How did psychoanalytic knowledge attain a dual status both as common sense about the "inner life" among the educated and as seemingly indispensable psychological expertise during the first half of the twentieth century? Combining approaches from literary studies and historical sociology, this book provides a groundbreaking cultural history of the strategies Freud employed in his writings and career to orchestrate public recognition of psychoanalyis and to shape its institutional identity.
The author argues that a central element of Freud's institutionalization project was his theoretical appropriation of Greek tragedy. He derived cultural authority and legitimacy for psychoanalysis by adopting the generic conventions and "universal" relevance of Sophoclean tragedy, as well as the prestige of classical education, in his elaboration of the Oedipus complex. As the author shows, Lacanian psychoanalysis has followed Freud's lead in purveying an ahistorical reading of Sophocles' Oedipus plays to authorize its reimagining of the Oedipal subject.
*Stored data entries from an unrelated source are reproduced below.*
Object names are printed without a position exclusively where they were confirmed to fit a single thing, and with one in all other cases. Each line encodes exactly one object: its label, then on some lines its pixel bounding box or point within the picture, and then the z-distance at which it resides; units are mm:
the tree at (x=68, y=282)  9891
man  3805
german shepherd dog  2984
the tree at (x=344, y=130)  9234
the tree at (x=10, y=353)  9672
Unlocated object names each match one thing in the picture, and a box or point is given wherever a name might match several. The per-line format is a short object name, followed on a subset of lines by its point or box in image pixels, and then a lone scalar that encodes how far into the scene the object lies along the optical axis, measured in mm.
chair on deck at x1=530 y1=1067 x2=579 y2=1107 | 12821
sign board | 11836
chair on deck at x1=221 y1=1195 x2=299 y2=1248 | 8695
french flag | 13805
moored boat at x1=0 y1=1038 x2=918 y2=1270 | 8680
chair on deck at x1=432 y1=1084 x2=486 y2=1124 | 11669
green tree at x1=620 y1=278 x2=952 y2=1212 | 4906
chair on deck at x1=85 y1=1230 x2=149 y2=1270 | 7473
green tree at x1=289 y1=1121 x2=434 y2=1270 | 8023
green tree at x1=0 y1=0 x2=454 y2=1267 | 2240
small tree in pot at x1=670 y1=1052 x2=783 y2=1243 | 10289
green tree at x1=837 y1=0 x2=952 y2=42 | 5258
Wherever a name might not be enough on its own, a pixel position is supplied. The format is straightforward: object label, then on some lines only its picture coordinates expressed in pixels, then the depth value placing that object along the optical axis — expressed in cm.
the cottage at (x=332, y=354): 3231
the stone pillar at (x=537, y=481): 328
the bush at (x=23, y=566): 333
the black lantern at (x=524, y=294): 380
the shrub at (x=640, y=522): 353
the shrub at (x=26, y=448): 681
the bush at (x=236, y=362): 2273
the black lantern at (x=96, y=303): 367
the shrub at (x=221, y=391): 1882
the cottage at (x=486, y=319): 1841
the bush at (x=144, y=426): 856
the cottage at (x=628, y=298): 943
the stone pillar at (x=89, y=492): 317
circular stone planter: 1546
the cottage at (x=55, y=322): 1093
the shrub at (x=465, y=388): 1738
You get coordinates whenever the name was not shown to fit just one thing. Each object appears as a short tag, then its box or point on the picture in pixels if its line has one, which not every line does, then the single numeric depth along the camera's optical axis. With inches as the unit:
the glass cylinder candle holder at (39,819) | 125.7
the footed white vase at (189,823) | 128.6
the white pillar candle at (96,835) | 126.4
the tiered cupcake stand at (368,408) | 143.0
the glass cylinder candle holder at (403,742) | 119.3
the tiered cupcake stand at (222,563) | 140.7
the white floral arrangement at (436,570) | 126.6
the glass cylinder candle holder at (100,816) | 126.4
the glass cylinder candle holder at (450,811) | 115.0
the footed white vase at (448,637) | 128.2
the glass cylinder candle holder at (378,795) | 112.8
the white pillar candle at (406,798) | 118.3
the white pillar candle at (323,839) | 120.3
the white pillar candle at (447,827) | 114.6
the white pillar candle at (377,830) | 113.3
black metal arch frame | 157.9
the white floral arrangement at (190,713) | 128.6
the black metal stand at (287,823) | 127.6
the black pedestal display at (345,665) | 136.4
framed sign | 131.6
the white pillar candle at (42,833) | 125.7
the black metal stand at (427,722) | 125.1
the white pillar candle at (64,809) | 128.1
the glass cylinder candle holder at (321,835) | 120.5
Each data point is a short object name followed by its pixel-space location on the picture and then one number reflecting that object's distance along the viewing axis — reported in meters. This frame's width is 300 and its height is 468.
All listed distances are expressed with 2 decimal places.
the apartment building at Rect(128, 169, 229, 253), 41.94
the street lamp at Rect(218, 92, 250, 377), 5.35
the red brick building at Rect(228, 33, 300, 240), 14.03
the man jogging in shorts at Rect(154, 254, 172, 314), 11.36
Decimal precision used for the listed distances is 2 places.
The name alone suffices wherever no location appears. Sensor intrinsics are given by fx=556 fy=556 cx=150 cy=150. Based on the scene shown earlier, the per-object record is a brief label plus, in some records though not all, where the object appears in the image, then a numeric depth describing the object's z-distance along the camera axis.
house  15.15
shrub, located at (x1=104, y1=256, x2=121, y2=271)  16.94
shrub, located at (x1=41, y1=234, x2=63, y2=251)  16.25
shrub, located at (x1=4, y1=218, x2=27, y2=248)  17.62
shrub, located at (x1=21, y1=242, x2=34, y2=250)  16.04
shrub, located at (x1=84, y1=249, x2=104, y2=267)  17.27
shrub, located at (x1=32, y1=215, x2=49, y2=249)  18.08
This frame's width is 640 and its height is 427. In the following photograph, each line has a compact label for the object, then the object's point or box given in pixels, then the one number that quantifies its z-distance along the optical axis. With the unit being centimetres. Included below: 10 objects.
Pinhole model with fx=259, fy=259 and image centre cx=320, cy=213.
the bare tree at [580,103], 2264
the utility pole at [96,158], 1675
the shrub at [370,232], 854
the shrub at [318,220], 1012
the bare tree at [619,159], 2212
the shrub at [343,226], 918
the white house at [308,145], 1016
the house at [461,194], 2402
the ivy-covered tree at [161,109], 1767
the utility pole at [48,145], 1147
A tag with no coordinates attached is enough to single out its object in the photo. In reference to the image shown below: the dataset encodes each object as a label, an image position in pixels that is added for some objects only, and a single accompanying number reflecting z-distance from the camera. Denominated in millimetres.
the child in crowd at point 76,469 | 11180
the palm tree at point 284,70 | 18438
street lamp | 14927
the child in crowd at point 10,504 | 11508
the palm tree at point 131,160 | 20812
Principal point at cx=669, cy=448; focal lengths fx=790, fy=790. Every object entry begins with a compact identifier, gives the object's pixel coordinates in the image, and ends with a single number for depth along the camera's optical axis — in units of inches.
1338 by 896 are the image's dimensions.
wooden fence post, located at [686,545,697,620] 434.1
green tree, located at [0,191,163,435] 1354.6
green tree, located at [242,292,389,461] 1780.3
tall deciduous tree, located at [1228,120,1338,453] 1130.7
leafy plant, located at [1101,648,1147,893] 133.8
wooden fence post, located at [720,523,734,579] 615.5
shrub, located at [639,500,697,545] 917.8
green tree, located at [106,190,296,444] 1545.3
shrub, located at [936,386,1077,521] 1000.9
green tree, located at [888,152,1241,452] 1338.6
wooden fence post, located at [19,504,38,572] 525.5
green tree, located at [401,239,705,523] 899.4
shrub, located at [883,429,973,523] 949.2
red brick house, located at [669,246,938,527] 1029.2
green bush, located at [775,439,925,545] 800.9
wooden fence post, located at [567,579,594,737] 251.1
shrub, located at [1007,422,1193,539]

The cultural salience of psychoanalytic knowledge also emerged in the contexts of the social prominence of professionalism and the academic consolidation of the social science disciplines at the turn of the century. Through a detailed examination of Freud's writings on culture, psychoanalytic technique, and the history of the psychoanalytic movement, the book delineates his attempts to establish psychoanalysis both as a profession and as an epistemologically essential master discipline by competing directly with research in philosophy, anthropology, sociology, and academic psychology.
In the current controversy over Freud's legacy, the author offers a critical assessment of the institutional opportunities and constraints that have conditioned the cultural fate of psychoanalytic knowledge in the twentieth century.